En compagnie du chanteur Damien Robitaille, qui sert de guide-narrateur-découvreur dans le film, on part à la rencontre d'Américains de souche canadienne-française éparpillés aux quatre coins de l'Amérique, du Maine au Missouri, en passant par le Montana et même la Californie. Les artisans ont exclu la Louisiane qui a sa propre histoire avec les Acadiens.

À chaque arrêt, on découvre des gens dont les familles ont à la fois fait leur place et conservé des traces de leurs origines. Plusieurs des personnes rencontrées parlent encore quelques mots, voire un très bon français.

C'est le cas de Robert Bob Roy, de la Nouvelle-Angleterre. Non seulement parle-t-il français, non seulement a-t-il réussi en affaires, mais sa mentalité fait aussi davantage penser à celle d'un Texan. «Robert est un businessman, un winner et il vote républicain, lance Bruno Boulianne. Il est fier de ses origines. Il dit lui-même qu'il y a eu exploitation des Canadiens français dans les filatures. Mais il vient rappeler que les Canadiens-français passés aux États-Unis ont aussi conquis quelque chose.»

Faire parler le monde

Bruno Boulianne rappelle que c'est Claude Godbout qui a eu l'idée du film. «C'est son bébé, dit-il. Claude avait vu mon film Bull's Eye - un peintre à l'affût (sur Marc Séguin) et avait apprécié. Quant à moi, je connaissais son travail. Il a fait de belles choses, comme la production du film Les bons débarras, etc. Il a été très généreux avec moi dans ce projet.»

Godbout, qui a écrit le scénario, et Boulianne ont eu l'idée de solliciter Robitaille comme personnage central en raison de sa propre histoire.
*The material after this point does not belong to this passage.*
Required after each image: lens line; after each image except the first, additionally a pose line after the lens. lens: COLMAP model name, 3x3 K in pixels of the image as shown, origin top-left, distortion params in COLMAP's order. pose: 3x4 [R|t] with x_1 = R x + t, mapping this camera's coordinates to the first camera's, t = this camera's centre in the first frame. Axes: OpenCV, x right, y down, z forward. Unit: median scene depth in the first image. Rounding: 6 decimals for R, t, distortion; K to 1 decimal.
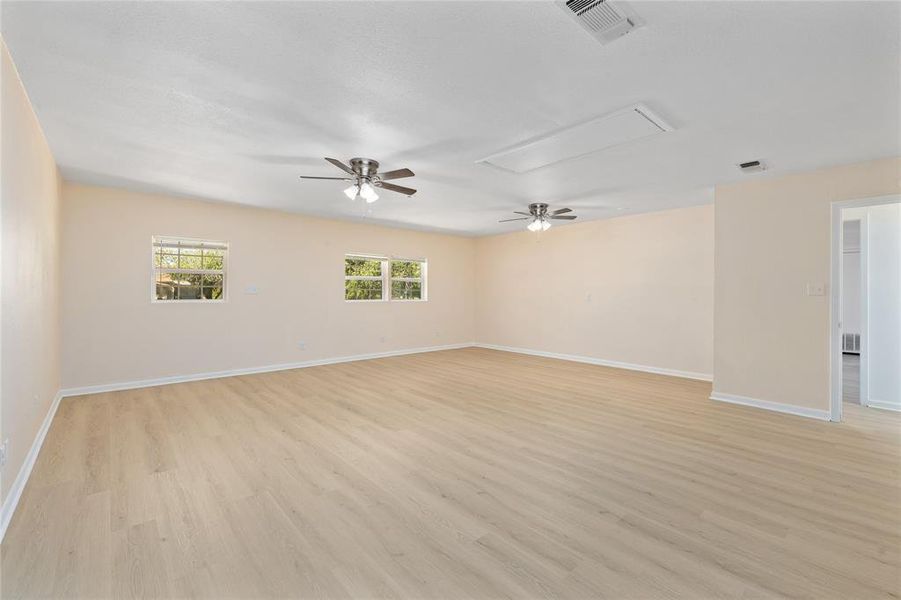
lens RADIAL K [[382.2, 0, 450.5], [0, 382.2, 300.0], [0, 0, 1]] dist [0.000584, 0.000046]
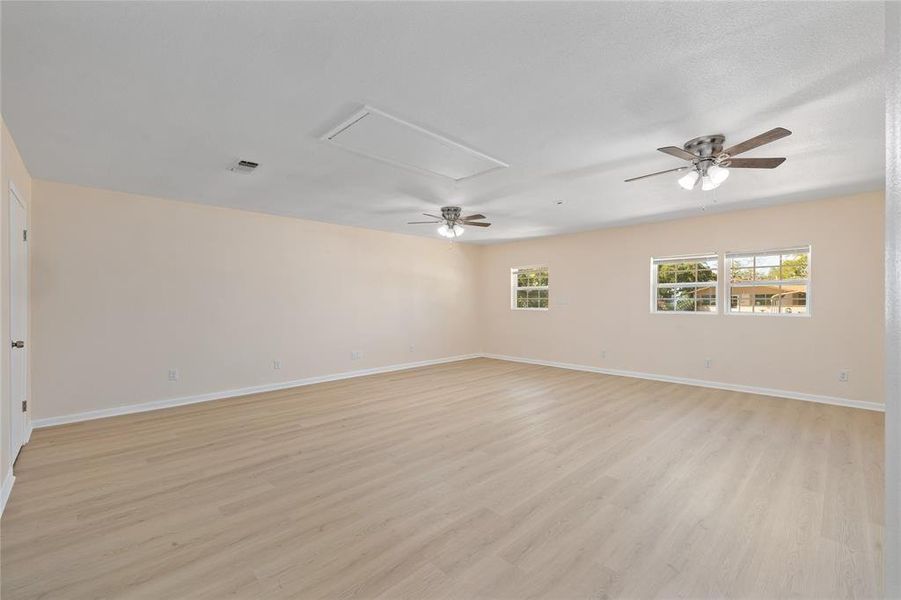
lens RADIAL K [[382.2, 0, 450.5], [0, 382.2, 300.0], [0, 0, 1]] dist [0.000584, 0.000046]
pose [[0.056505, -0.008231, -0.998368, 1.205658], [-0.014647, 0.999852, -0.009072, -0.018187], [0.998295, 0.015136, 0.056376, 0.938594]]
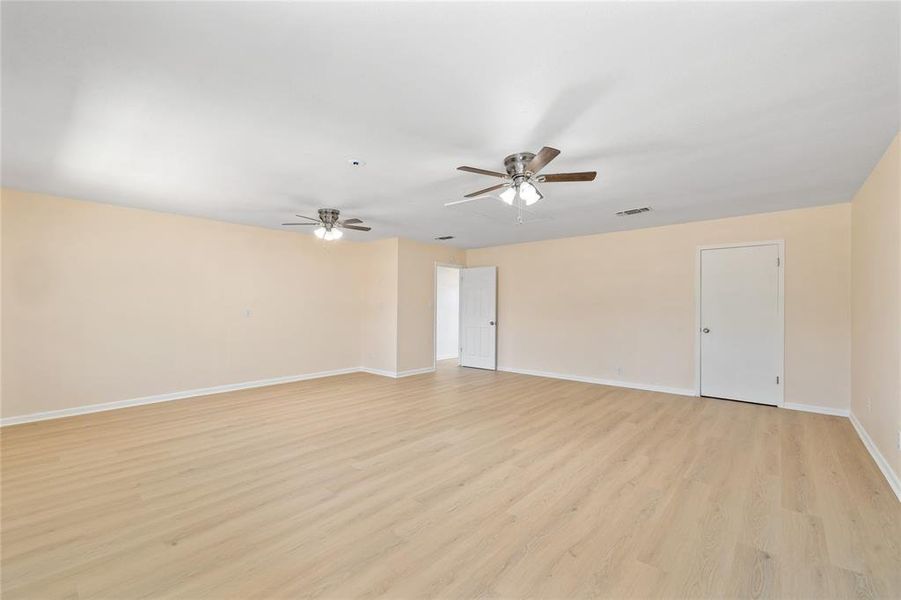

Franco-ontarien, Robitaille s'était éloigné de sa langue maternelle avant de la retrouver par la voie musicale.

Boulianne et Godbout voulaient que Robitaille conserve une partie de naïveté durant le tournage. «On a dit à Damien de se documenter, mais pas de devenir un expert de la question, dit M. Boulianne. On voulait qu'il soit comme un vrai voyageur qui part sur la route et découvre quelque chose. On lui a dit: «Fais parler le monde.»»

Évidemment, Robitaille a ajouté une dimension musicale, une note country-folk, à ce road movie très émouvant.